Text provided Block Start
The champagne glasses were sent flying yesterday as the French pilot of the big new double-decker bus of the sky, the Airbus 380, made a sudden climb to avoid turbulence during its first passenger flight over Australia.
The Qantas cabin crew in the gallery, who had never flown in the plane before, were unprepared for the sudden climb.

But the sound of shattering glass was one of the few disturbances on the super-quiet mega-jet, which will be seen in Australian skies later this year when Singapore Airlines becomes the first to take delivery of the new-generation aircraft.

Qantas will get the first of its order of 20 A380s in August, putting them on the routes from Melbourne and Sydney to Los Angeles a few months later.

The guest passengers on yesterday’s round trip from Sydney to Canberra included 92-year-old pioneer aviatrix Nancy Bird-Walton and Nine Network host Kerri-Anne Kennerly.

But among the most enthusiastic was Qantas director and former Defence chief Peter Cosgrove, who said the beauty of the A380 was that it would keep the cost of international travel within the budget of ordinary Australians.

“This is such a fuel-efficient, modern aircraft which takes so many people such long distances that the great birthright of Australians – to be able to afford air travel overseas – will remain intact,” he said.

Qantas executive general manager John Borghetti insisted the airline was not going to take the sardine-can option. “We will have somewhere between 450 and 500 passengers,” he said.
Text provided Block End
Data to process Block Start
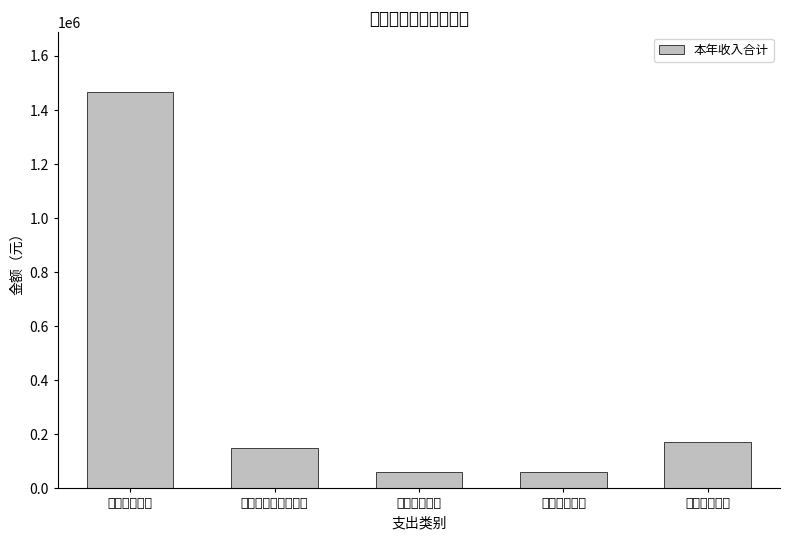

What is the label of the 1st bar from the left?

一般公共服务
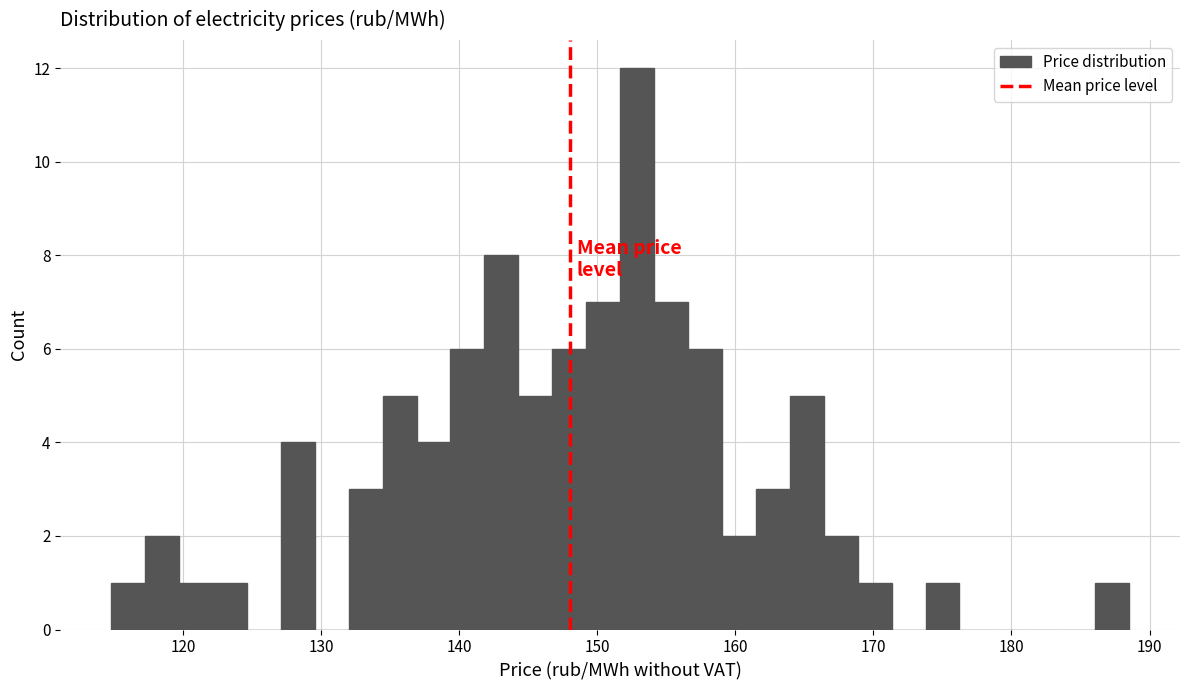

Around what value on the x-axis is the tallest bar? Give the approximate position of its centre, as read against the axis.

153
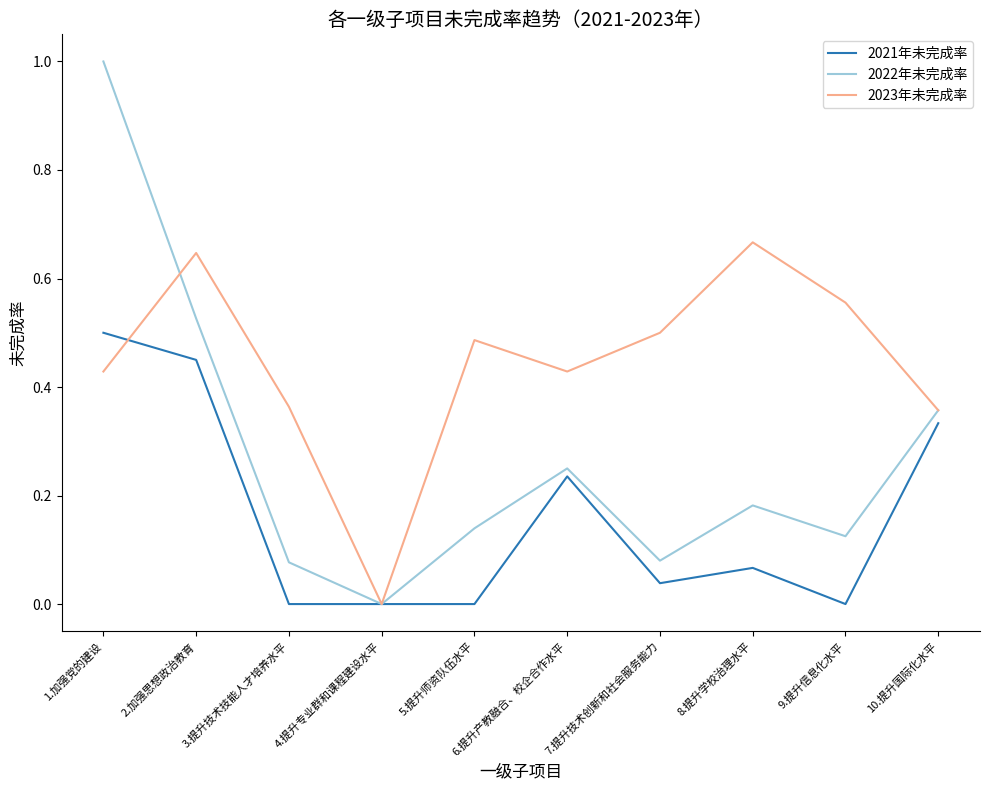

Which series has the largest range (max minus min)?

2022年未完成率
Data to process Block End
What you will do
a – According to the article about the Airbus A380's first passenger flight over Australia, how many A380s has Qantas ordered?
b – Reproduce the listing starting at the line containing "Which series has" and ending with the last line of the listing, substituting "widest" for "largest" and keeping everything else unchanged.

Responses by task
a – Qantas has ordered 20 A380s.

b –
Which series has the widest range (max minus min)?

2022年未完成率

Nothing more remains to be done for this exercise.